**Source material:**
+++++

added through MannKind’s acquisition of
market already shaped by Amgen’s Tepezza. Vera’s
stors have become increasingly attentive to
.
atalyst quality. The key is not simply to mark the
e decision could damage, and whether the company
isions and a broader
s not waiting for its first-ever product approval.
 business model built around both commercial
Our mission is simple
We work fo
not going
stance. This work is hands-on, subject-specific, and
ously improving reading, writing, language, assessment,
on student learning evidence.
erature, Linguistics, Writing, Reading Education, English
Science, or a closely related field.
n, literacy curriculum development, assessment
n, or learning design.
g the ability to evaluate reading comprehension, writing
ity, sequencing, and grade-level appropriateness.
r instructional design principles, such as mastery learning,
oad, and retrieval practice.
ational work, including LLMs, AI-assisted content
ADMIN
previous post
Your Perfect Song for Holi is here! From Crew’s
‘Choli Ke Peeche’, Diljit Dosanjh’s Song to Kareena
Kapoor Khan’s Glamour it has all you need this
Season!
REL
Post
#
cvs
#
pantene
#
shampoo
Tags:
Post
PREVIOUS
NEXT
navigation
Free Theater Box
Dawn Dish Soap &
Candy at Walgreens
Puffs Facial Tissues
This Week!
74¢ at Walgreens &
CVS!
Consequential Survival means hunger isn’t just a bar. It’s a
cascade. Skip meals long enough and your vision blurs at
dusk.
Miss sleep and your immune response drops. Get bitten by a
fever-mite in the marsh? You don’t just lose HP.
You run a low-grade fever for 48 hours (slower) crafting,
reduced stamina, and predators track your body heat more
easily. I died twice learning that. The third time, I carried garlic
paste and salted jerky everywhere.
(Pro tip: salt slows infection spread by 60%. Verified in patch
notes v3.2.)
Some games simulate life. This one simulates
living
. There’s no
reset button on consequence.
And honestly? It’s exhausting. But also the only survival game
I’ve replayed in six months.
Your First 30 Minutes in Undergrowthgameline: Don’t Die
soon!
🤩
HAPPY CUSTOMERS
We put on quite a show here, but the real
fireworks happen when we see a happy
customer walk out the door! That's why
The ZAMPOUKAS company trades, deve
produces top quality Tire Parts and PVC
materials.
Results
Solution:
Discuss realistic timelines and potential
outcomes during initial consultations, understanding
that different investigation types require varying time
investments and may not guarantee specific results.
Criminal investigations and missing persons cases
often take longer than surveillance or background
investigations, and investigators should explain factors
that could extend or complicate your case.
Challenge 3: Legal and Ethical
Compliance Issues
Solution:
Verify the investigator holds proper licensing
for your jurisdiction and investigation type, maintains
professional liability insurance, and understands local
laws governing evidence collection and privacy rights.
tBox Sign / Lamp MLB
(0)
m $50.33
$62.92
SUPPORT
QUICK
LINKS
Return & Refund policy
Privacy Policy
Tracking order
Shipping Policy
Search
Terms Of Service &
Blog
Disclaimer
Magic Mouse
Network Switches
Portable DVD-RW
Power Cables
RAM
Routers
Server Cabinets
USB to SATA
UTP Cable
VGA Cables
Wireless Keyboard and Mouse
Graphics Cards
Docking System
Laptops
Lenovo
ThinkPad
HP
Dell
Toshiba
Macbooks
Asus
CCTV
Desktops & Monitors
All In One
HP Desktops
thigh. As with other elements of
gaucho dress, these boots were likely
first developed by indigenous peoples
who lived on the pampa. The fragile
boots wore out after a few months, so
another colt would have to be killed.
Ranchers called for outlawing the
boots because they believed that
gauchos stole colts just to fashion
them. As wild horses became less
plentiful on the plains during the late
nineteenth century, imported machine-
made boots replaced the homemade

+++++

**Exercise:** Write out every line of the listing above, word for word and in the same order.

**Exercise answer:**
added through MannKind’s acquisition of
market already shaped by Amgen’s Tepezza. Vera’s
stors have become increasingly attentive to
.
atalyst quality. The key is not simply to mark the
e decision could damage, and whether the company
isions and a broader
s not waiting for its first-ever product approval.
 business model built around both commercial
Our mission is simple
We work fo
not going
stance. This work is hands-on, subject-specific, and
ously improving reading, writing, language, assessment,
on student learning evidence.
erature, Linguistics, Writing, Reading Education, English
Science, or a closely related field.
n, literacy curriculum development, assessment
n, or learning design.
g the ability to evaluate reading comprehension, writing
ity, sequencing, and grade-level appropriateness.
r instructional design principles, such as mastery learning,
oad, and retrieval practice.
ational work, including LLMs, AI-assisted content
ADMIN
previous post
Your Perfect Song for Holi is here! From Crew’s
‘Choli Ke Peeche’, Diljit Dosanjh’s Song to Kareena
Kapoor Khan’s Glamour it has all you need this
Season!
REL
Post
#
cvs
#
pantene
#
shampoo
Tags:
Post
PREVIOUS
NEXT
navigation
Free Theater Box
Dawn Dish Soap &
Candy at Walgreens
Puffs Facial Tissues
This Week!
74¢ at Walgreens &
CVS!
Consequential Survival means hunger isn’t just a bar. It’s a
cascade. Skip meals long enough and your vision blurs at
dusk.
Miss sleep and your immune response drops. Get bitten by a
fever-mite in the marsh? You don’t just lose HP.
You run a low-grade fever for 48 hours (slower) crafting,
reduced stamina, and predators track your body heat more
easily. I died twice learning that. The third time, I carried garlic
paste and salted jerky everywhere.
(Pro tip: salt slows infection spread by 60%. Verified in patch
notes v3.2.)
Some games simulate life. This one simulates
living
. There’s no
reset button on consequence.
And honestly? It’s exhausting. But also the only survival game
I’ve replayed in six months.
Your First 30 Minutes in Undergrowthgameline: Don’t Die
soon!
🤩
HAPPY CUSTOMERS
We put on quite a show here, but the real
fireworks happen when we see a happy
customer walk out the door! That's why
The ZAMPOUKAS company trades, deve
produces top quality Tire Parts and PVC
materials.
Results
Solution:
Discuss realistic timelines and potential
outcomes during initial consultations, understanding
that different investigation types require varying time
investments and may not guarantee specific results.
Criminal investigations and missing persons cases
often take longer than surveillance or background
investigations, and investigators should explain factors
that could extend or complicate your case.
Challenge 3: Legal and Ethical
Compliance Issues
Solution:
Verify the investigator holds proper licensing
for your jurisdiction and investigation type, maintains
professional liability insurance, and understands local
laws governing evidence collection and privacy rights.
tBox Sign / Lamp MLB
(0)
m $50.33
$62.92
SUPPORT
QUICK
LINKS
Return & Refund policy
Privacy Policy
Tracking order
Shipping Policy
Search
Terms Of Service &
Blog
Disclaimer
Magic Mouse
Network Switches
Portable DVD-RW
Power Cables
RAM
Routers
Server Cabinets
USB to SATA
UTP Cable
VGA Cables
Wireless Keyboard and Mouse
Graphics Cards
Docking System
Laptops
Lenovo
ThinkPad
HP
Dell
Toshiba
Macbooks
Asus
CCTV
Desktops & Monitors
All In One
HP Desktops
thigh. As with other elements of
gaucho dress, these boots were likely
first developed by indigenous peoples
who lived on the pampa. The fragile
boots wore out after a few months, so
another colt would have to be killed.
Ranchers called for outlawing the
boots because they believed that
gauchos stole colts just to fashion
them. As wild horses became less
plentiful on the plains during the late
nineteenth century, imported machine-
made boots replaced the homemade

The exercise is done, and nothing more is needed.